Given how different we all are with tolerating visual clutter, it's not too surprising that there's a wide range of opinions on when we should clean up our code. Many books have been written completely focused on this very issue, and in the end, I think it's still much more of an art than a science. In fact, I believe programming itself is much more of an art than a science, but that's the topic for a whole other discussion.

Then there's a time for spring cleaning too. And we're always surprised when we find some really dirty stuff in the nooks and crannys. But in the real world, we usually do end up cleaning it up. (That is, if you're not as lazy as I am). In the virtual world however, some cleanup tasks are truly daunting, and it may be easier to leave the dirty things the way they are. After all, it might not look pretty, but it works.

And similar to how the owner of a cluttered desk can find something for us quickly, old dirty code tends to work predictably as well. But if we change it a bit, we can no longer guarantee that it'll work the same way. Unit tests can help here, but we still can't make any guarantees. And when you move an old couch from one corner of the room to the other, you realize that there was a whole lot more dust under there than you thought. That dust also has to get cleaned up. And after some time cleaning up, we ask ourselves, was it really worth it? That couch really wasn't all that bad where it was.

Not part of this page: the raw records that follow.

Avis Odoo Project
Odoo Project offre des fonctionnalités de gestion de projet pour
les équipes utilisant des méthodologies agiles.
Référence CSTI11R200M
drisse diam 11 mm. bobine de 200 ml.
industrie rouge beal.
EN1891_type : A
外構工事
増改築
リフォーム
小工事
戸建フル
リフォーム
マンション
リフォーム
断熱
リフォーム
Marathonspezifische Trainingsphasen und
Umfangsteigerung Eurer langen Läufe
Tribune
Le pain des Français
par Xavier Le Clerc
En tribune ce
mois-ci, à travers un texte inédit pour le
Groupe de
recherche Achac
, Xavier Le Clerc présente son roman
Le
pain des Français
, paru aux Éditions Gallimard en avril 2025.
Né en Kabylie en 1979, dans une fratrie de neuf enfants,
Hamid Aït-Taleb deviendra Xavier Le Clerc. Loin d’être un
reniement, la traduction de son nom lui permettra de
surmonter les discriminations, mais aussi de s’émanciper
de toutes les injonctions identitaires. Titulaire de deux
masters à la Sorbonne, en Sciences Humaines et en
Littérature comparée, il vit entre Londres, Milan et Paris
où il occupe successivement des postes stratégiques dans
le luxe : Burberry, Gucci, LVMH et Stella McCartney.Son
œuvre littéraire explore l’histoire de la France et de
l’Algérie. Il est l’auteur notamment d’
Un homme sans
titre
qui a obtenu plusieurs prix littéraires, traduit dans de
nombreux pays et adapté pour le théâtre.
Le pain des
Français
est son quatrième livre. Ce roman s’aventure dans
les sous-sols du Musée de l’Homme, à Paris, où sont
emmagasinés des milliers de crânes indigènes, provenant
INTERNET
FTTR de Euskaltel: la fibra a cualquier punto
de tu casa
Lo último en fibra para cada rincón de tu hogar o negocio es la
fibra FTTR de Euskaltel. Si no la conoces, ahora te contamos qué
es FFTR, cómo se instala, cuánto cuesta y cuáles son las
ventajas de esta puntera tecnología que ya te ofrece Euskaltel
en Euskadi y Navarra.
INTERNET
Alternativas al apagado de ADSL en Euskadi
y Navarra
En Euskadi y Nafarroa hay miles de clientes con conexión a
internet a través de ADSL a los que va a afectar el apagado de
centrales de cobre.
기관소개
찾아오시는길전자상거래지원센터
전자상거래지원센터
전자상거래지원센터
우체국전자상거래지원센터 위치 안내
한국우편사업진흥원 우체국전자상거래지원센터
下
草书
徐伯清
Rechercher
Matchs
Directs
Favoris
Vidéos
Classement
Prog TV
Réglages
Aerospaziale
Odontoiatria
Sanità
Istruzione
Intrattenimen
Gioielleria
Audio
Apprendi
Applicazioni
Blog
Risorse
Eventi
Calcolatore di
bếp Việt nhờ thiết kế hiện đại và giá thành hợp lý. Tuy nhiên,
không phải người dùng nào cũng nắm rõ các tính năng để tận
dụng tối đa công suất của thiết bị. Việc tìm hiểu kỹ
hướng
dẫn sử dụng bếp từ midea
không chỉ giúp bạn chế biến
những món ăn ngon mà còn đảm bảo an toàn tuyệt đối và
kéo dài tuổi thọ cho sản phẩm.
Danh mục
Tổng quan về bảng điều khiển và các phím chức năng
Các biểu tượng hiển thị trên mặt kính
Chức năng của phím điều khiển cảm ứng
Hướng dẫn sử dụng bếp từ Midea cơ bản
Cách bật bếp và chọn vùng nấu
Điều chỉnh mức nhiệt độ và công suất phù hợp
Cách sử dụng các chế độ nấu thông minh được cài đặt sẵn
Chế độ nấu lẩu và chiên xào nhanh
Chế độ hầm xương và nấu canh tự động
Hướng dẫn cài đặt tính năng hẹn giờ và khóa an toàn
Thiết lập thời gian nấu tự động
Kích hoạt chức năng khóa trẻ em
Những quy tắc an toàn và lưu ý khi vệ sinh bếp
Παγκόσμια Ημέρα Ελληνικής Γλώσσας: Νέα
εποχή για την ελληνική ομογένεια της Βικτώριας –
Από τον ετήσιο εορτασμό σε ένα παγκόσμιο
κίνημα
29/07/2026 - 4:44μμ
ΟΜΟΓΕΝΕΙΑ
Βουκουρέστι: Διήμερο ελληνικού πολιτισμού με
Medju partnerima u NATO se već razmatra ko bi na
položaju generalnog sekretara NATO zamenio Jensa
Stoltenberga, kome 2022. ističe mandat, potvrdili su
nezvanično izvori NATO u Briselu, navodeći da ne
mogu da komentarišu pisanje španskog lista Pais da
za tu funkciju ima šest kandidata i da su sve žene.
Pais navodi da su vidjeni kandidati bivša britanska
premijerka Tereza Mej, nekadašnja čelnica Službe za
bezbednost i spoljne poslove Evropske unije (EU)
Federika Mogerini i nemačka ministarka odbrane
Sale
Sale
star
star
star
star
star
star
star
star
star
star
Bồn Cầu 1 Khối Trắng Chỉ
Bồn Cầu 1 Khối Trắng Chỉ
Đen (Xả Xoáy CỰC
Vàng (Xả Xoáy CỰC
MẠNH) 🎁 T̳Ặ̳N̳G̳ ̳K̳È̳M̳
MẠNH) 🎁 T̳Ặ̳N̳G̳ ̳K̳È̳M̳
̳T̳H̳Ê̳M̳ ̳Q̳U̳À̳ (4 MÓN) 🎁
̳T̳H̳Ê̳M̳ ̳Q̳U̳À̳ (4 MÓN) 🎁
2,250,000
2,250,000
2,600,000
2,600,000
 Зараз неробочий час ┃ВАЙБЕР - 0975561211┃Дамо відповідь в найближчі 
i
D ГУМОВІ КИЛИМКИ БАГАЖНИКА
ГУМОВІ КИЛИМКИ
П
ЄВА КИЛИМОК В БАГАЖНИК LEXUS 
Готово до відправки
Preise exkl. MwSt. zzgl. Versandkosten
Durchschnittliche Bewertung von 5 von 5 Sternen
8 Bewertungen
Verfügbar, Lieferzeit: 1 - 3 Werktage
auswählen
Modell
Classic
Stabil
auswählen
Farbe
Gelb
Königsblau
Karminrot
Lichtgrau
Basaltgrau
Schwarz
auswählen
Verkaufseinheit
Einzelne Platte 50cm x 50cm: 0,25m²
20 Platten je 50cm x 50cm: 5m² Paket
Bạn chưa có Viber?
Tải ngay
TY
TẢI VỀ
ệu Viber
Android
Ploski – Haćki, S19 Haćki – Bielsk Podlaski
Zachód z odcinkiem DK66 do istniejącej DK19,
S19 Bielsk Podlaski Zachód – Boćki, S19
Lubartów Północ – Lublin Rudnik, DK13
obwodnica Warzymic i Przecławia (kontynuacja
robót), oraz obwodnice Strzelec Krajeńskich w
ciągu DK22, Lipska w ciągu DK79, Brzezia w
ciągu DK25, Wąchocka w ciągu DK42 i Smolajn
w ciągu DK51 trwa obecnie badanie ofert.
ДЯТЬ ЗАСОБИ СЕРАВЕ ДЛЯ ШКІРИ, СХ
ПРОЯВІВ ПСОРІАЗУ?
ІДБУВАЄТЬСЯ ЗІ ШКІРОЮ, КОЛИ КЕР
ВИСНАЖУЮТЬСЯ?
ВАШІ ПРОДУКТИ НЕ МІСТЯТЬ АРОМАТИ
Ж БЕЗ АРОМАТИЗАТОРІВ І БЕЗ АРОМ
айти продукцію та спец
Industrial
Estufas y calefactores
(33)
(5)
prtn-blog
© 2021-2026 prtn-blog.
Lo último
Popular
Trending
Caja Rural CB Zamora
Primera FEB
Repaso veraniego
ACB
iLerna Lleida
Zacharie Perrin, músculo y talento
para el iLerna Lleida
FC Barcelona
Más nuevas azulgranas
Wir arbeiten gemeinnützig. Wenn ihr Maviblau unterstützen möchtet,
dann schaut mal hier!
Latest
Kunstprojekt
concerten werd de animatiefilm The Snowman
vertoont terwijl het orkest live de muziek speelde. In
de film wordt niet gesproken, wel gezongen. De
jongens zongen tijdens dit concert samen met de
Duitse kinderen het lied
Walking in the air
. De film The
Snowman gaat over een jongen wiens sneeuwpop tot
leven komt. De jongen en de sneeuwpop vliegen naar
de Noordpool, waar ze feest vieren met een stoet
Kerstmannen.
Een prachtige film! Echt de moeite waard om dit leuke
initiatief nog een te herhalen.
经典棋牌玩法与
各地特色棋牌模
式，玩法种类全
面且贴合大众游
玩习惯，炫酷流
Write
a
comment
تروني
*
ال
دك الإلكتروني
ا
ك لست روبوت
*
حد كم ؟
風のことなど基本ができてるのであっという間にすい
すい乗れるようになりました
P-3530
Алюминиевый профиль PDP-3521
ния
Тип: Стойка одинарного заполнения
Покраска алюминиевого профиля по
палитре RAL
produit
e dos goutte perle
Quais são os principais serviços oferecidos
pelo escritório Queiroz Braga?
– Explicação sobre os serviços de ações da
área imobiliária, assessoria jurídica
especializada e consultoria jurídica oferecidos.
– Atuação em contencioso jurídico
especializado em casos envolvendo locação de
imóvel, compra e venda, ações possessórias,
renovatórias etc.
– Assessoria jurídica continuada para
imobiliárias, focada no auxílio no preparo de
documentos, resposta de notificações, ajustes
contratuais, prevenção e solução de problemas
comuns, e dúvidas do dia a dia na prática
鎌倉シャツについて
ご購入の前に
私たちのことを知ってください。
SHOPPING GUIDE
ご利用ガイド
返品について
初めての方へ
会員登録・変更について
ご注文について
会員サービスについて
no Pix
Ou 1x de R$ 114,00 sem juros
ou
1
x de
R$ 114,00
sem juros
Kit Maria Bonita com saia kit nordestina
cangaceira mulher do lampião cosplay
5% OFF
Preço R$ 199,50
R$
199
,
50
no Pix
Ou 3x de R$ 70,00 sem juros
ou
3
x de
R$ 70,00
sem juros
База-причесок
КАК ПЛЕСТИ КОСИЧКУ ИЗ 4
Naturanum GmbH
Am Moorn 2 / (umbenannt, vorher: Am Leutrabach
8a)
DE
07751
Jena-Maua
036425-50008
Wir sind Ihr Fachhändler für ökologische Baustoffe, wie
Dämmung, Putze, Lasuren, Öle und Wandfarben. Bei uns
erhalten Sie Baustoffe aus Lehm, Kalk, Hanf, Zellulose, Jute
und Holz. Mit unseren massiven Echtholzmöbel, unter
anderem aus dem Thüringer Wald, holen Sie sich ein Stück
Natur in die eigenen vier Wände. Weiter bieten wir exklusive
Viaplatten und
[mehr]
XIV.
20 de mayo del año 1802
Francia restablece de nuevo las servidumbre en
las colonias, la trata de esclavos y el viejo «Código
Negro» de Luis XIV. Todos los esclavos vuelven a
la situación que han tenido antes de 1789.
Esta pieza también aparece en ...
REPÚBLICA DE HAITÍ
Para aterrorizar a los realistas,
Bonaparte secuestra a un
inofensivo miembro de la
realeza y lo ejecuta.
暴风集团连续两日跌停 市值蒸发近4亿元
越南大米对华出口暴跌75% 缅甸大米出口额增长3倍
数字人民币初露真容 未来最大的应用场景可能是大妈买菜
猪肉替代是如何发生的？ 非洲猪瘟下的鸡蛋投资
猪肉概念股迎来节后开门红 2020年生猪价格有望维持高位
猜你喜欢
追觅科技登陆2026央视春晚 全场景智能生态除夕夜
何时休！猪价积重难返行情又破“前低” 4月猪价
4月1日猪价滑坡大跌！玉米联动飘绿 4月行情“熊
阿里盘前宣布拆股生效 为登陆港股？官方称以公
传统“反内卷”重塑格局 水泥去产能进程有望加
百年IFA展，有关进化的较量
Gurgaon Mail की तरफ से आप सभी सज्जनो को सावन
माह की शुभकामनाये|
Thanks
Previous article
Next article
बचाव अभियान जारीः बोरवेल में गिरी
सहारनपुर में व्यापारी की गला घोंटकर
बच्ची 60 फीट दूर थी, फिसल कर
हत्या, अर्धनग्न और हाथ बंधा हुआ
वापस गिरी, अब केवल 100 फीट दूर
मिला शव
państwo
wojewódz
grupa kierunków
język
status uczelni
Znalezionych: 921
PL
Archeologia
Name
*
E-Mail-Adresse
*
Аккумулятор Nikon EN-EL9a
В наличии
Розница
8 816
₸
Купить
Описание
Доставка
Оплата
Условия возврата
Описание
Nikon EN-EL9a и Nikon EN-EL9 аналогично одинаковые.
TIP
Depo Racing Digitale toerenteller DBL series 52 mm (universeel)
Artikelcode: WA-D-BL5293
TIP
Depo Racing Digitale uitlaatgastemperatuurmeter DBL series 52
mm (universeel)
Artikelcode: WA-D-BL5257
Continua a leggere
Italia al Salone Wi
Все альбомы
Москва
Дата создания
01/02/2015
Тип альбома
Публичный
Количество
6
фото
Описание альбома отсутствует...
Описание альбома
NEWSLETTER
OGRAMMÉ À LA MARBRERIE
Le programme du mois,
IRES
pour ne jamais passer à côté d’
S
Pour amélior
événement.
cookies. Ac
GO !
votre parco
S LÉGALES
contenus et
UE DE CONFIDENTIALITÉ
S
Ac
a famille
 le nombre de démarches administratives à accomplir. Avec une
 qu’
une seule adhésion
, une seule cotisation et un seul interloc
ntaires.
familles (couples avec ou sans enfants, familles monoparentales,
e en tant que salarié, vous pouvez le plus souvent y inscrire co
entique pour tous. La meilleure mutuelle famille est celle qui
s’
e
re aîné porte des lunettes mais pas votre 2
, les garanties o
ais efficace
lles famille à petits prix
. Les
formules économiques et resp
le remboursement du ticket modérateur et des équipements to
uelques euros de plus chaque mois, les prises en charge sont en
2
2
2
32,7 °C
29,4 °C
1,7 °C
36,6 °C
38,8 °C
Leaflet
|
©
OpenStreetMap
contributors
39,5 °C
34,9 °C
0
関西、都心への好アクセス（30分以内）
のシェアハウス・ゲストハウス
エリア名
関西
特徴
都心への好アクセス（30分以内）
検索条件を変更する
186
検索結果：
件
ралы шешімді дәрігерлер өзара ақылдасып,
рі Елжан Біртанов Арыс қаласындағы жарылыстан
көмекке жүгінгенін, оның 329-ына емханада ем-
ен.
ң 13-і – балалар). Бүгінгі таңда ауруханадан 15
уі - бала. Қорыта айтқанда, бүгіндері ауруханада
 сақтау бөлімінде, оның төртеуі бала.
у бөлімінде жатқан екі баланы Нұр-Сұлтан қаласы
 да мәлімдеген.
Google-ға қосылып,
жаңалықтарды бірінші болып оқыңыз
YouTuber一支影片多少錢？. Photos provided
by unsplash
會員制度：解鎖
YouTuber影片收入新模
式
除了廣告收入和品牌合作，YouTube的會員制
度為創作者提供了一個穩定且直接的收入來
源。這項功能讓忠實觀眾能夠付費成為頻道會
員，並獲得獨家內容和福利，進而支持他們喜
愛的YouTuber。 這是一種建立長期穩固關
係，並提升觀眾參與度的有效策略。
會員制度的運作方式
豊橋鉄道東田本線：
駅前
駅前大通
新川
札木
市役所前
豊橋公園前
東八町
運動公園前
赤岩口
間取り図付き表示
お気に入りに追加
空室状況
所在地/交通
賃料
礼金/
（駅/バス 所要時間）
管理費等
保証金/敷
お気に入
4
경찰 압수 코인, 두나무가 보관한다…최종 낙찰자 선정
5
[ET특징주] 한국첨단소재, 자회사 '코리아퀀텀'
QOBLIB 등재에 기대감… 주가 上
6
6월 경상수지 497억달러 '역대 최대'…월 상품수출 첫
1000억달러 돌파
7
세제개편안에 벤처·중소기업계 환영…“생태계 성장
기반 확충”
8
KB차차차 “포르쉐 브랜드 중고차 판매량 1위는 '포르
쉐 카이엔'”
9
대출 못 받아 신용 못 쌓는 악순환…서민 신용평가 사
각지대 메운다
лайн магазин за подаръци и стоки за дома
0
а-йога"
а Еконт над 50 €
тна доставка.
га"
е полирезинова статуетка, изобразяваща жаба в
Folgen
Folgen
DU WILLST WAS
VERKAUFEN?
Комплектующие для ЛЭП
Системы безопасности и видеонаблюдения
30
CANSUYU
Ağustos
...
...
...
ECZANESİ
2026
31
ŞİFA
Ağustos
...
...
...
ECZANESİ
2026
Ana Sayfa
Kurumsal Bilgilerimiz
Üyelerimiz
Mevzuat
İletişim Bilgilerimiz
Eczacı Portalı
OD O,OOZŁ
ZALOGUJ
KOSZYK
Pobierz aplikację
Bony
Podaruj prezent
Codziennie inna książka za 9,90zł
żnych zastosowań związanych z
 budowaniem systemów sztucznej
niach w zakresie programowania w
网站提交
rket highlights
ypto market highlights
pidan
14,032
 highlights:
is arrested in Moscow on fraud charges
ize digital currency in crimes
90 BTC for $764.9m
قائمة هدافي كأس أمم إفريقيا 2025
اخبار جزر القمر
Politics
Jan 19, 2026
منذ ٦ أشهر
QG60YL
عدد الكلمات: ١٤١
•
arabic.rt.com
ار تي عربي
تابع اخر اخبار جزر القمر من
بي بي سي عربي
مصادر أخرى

But, the advantages gained by cleaning up can outweigh its costs and risks. After all, if something becomes simpler and easier to understand, we stand to gain every single time someone works with it. Add up the time for all these future interactions, and the refactoring can more than pay for itself.

However, like weatherman and traders already know, it's hard to predict the future. (They'll never admit it though. What I think these guys really excel at is coming up with excuses. :) ) But, it's very easy to predict the past. And although we may pay a small price each time we end up working around the dirt, we start learning where all the dirty areas are. This puts us in a better position to clean up more effectively in the future.

Refactoring usually alters the abstractions used. A new layer could get added that simplifies complex interactions by handling those details. Or extra layers that get in the way are removed to produce simpler code. But if a new problem comes along that doesn't fit into these new abstractions, then the game is up. Chances are we'll put in a hack to work around that "edge case", and those can start to pile up, especially if other programmers start putting their hands in the mix. And before you know it, we'll be talking about a new refactoring.

I'm not arguing that we should never clean up code though. I'm just pointing out that there are often more factors involved when thinking about cleaning up than just making the code prettier. What cleaning up does seem to do is improve morale. Most programmers would much rather write a 1000 new lines of clean, sparkling code, rather than try to figure out the ten lines in a 10000 line messy codebase that need to be modified. And when bold, noble undertakings like these are launched, I start to feel like Braveheart just gave me a speech before an impossible battle.

And what usually ends up happening is that the small splinter cell team beats the odds. But why? There's too much work and not enough time. Well, I think that the answer is simple: the programmers work harder. And the reason for that is that they are a whole lot more motivated with the prospect of a fresh start instead of trying to keep a big ball of mud together.

In the end, major refactorings are a tough call either way. And the technical issues might not be the whole story. Social issues can also play a role in the decision too. Programmers tend to take attacks on their code personally, and arguments can turn into personal vendettas quickly.

But just like we're always able to find ways around a messy desk, we find ways around our technical problems too. And regardless of the decision, thinking about the problem gives us more insight into it. So ultimately, we're better off anyway after the exploration step. To use a cliche:

The journey is more important than the destination.